Healthcare professionals assess tibial torsion through a physical examination, observing the child’s gait and how their feet and knees align. They measure the rotational alignment of the lower leg bones, such as the thigh-foot angle, through visual assessment or specialized tools. This evaluation helps determine the degree of the twist and differentiate it from other rotational issues.
Causes of Tibial Torsion
Tibial torsion develops due to the baby’s position within the womb. The confined space can cause developing long bones, including the tibia, to rotate as they grow. This in-utero positioning is a primary factor for many cases.
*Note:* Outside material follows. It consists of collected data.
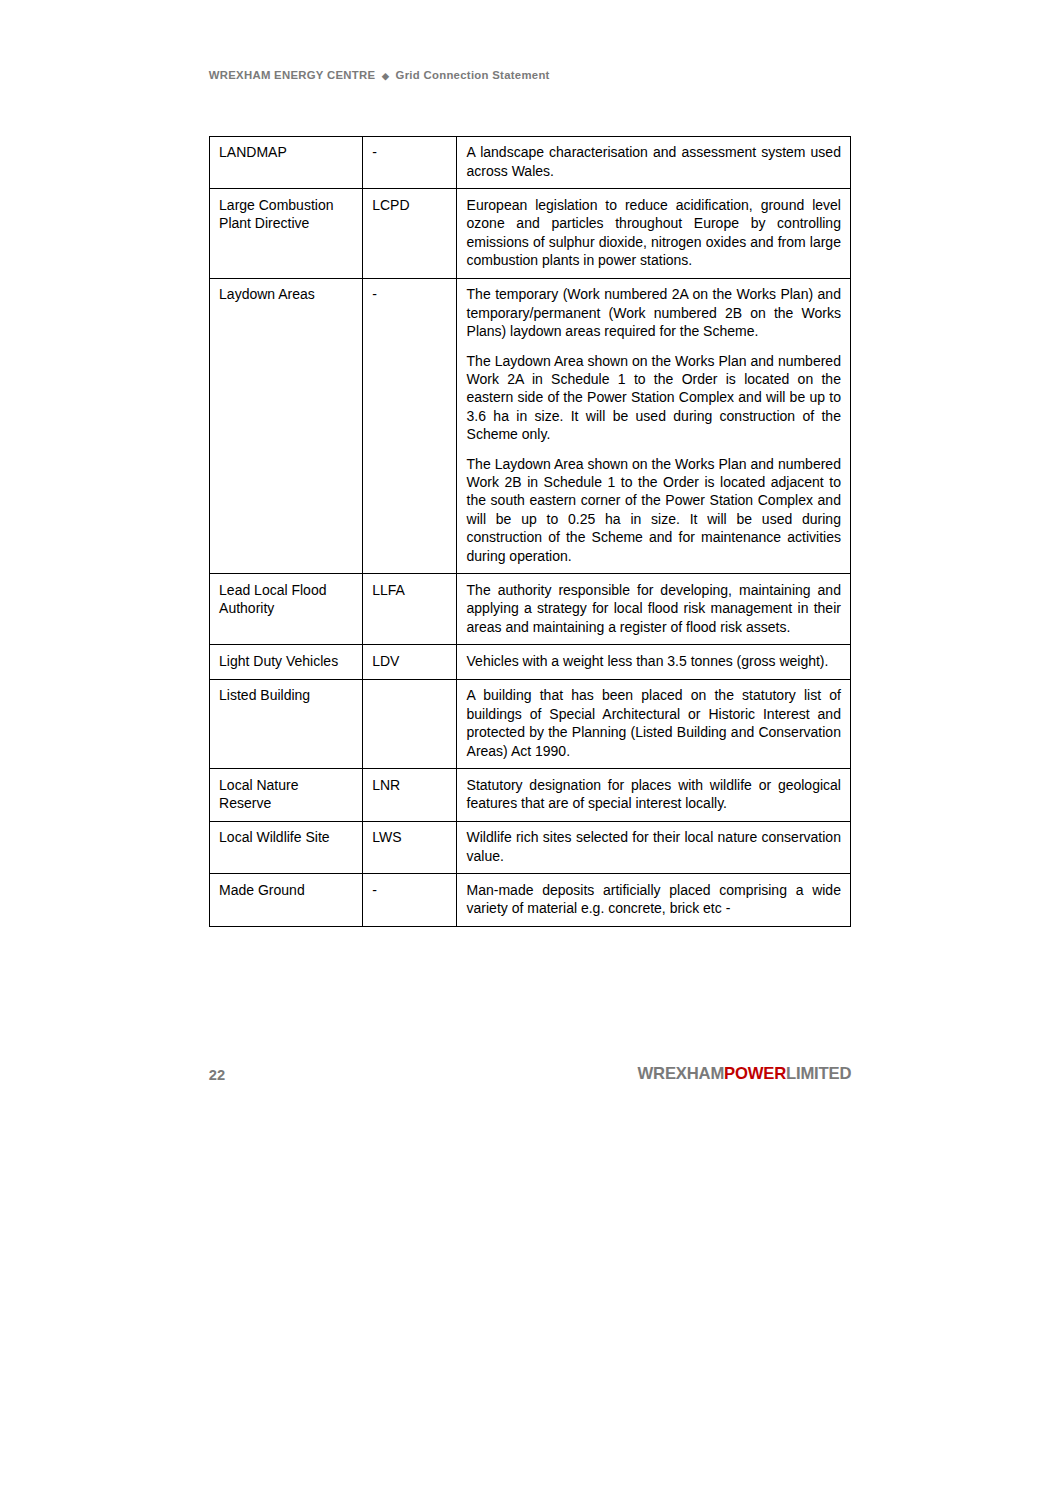WREXHAM ENERGY CENTRE ◆ Grid Connection Statement
| LANDMAP | - | A landscape characterisation and assessment system used across Wales. |
| Large Combustion Plant Directive | LCPD | European legislation to reduce acidification, ground level ozone and particles throughout Europe by controlling emissions of sulphur dioxide, nitrogen oxides and from large combustion plants in power stations. |
| Laydown Areas | - | The temporary (Work numbered 2A on the Works Plan) and temporary/permanent (Work numbered 2B on the Works Plans) laydown areas required for the Scheme. The Laydown Area shown on the Works Plan and numbered Work 2A in Schedule 1 to the Order is located on the eastern side of the Power Station Complex and will be up to 3.6 ha in size. It will be used during construction of the Scheme only. The Laydown Area shown on the Works Plan and numbered Work 2B in Schedule 1 to the Order is located adjacent to the south eastern corner of the Power Station Complex and will be up to 0.25 ha in size. It will be used during construction of the Scheme and for maintenance activities during operation. |
| Lead Local Flood Authority | LLFA | The authority responsible for developing, maintaining and applying a strategy for local flood risk management in their areas and maintaining a register of flood risk assets. |
| Light Duty Vehicles | LDV | Vehicles with a weight less than 3.5 tonnes (gross weight). |
| Listed Building | | A building that has been placed on the statutory list of buildings of Special Architectural or Historic Interest and protected by the Planning (Listed Building and Conservation Areas) Act 1990. |
| Local Nature Reserve | LNR | Statutory designation for places with wildlife or geological features that are of special interest locally. |
| Local Wildlife Site | LWS | Wildlife rich sites selected for their local nature conservation value. |
| Made Ground | - | Man-made deposits artificially placed comprising a wide variety of material e.g. concrete, brick etc - |
22
WREXHAM POWER LIMITED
As children grow, their bones naturally remodel and adapt, often correcting the rotational difference over time. While often a normal developmental variation, a genetic predisposition can also exist. In some instances, underlying conditions could contribute, but these are less common.
Managing Tibial Torsion
In most cases, particularly in children, tibial torsion resolves spontaneously without intervention. The body’s natural growth process corrects the rotational alignment of the tibia as the child matures, often by the age of 8 to 10 years. For this reason, healthcare providers recommend a period of observation, known as “watchful waiting.”
Non-surgical options, such as physical therapy, may be considered but do not “untwist” the bone. Physical therapy focuses on improving muscle strength, flexibility, and overall gait mechanics, which can help compensate for the rotational difference. Braces, special shoes, or orthotics are not effective in correcting true tibial torsion because the issue lies within the bony structure itself, not in the foot or soft tissues. Surgical intervention is rarely necessary and is reserved for severe cases that persist into late childhood or adolescence, cause functional impairment, or result in persistent pain.